Geen wijziging van betekenis in de financiële- of handelspositie
Sinds de oprichting op 5 februari 2020 heeft zich geen wijziging van betekenis voorgedaan in de financiële of handelspositie van de Uitgevende Instelling en de groep waartoe de Uitgevende Instelling behoort.
Corporate Governance Code
Aangezien de Nederlandse corporate governance code slechts van toepassing is op vennootschappen met statutaire zetel in Nederland waarvan aandelen of certificaten van aandelen zijn toegelaten tot de officiële notering van een van overheidswege erkende gereglementeerde markt (effectenbeurs), past de Uitgevende Instelling (niet beursgenoteerd) deze code niet toe.
Potentiële tegenstrijdige belangen
Er is geen sprake van (potentiële) belangenconflicten tussen de plichten jegens de Uitgevende Instelling van de leden van het bestuur van de Uitgevende Instelling enerzijds en hun eigen belangen en/of andere verplichtingen anderzijds.
Procedures
Er zijn geen overheidsingrepen, rechtszaken of arbitrages, met inbegrip van dergelijke procedures die, naar beste weten van de Uitgevende Instelling hangende zijn of kunnen worden ingeleid, over de periode vanaf de oprichting tot het moment van publicatie van dit Informatiememorandum die een invloed van betekenis kunnen hebben of in een recent verleden hebben gehad op de financiële positie of rentabiliteit van de Uitgevende Instelling of de groep waartoe de Uitgevende Instelling behoort.
Cijfers
Alle cijfers in dit Informatiememorandum zijn niet gecontroleerd, tenzij uitdrukkelijk anders aangegeven.
In dit hoofdstuk volgt informatie over de fiscale aspecten die samenhangen met de uitgifte van Obligaties door de Uitgevende Instelling (Litifund 3 B.V.).
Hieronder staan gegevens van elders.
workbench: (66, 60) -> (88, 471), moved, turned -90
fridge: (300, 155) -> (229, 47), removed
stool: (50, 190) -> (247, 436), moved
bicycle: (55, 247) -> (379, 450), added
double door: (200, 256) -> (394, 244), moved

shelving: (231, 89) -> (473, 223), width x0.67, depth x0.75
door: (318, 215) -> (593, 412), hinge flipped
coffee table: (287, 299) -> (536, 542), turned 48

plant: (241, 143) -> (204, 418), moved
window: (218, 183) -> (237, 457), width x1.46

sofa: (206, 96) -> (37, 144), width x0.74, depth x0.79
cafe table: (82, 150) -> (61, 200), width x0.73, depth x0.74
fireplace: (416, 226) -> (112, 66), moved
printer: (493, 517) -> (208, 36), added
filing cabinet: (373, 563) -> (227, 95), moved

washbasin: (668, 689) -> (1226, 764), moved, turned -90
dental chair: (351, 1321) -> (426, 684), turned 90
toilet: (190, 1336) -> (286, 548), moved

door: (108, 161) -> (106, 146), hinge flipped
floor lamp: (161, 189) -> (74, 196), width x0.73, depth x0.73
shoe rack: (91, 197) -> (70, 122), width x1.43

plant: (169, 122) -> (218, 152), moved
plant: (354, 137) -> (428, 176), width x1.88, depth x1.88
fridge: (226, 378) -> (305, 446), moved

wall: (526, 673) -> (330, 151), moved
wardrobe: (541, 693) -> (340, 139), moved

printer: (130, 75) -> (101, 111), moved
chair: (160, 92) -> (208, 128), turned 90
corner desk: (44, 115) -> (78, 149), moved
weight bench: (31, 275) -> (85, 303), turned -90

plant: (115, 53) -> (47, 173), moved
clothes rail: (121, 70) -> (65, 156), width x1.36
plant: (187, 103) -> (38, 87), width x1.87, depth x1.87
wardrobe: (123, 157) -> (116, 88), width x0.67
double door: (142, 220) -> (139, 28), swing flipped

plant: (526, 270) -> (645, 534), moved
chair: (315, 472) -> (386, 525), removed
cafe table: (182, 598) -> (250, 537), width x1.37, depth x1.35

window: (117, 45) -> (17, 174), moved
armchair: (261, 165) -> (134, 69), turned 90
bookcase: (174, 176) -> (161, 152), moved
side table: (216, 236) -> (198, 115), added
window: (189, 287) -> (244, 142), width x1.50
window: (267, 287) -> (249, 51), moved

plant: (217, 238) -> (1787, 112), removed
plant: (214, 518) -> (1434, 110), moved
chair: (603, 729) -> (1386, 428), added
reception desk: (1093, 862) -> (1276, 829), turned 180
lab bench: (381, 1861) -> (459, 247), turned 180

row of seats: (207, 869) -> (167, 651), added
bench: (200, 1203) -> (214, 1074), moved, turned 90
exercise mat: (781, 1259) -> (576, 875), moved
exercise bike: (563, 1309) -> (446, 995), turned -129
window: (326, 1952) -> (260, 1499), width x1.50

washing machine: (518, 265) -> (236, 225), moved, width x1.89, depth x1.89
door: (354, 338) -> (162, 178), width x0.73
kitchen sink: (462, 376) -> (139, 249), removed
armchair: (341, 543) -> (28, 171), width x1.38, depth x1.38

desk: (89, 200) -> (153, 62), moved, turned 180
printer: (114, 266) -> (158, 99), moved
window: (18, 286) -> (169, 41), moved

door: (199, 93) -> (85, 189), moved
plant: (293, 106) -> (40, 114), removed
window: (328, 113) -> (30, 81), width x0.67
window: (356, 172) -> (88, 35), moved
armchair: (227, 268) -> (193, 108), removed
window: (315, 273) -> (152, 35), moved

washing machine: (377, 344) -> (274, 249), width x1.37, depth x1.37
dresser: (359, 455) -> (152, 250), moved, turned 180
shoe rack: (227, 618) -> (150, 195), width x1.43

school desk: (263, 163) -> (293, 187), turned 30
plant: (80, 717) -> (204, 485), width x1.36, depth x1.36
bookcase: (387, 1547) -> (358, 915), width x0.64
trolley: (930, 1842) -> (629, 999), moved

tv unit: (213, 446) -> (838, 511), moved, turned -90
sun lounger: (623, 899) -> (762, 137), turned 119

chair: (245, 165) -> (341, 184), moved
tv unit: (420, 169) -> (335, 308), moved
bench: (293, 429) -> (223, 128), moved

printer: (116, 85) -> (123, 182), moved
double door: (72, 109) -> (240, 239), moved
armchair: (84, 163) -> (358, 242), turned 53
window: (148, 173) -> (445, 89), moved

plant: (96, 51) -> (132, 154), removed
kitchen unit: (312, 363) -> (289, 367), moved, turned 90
De fiscale aspecten zijn opgesteld met inachtneming van de stand van de fiscale wetgeving en de jurisprudentie in Nederland per 1 januari 2020. Veranderingen in (toekomstige) inzichten van de Belastingdienst of in (toekomstige) wijzigingen in wettelijke regelingen zijn voor rekening en risico van de Obligatiehouder. De fiscale aspecten zijn niet uitputtend beschreven. De informatie in dit hoofdstuk vormt geen advies over de specifieke persoonlijke situatie van de Obligatiehouder maar is een algemene beschrijving.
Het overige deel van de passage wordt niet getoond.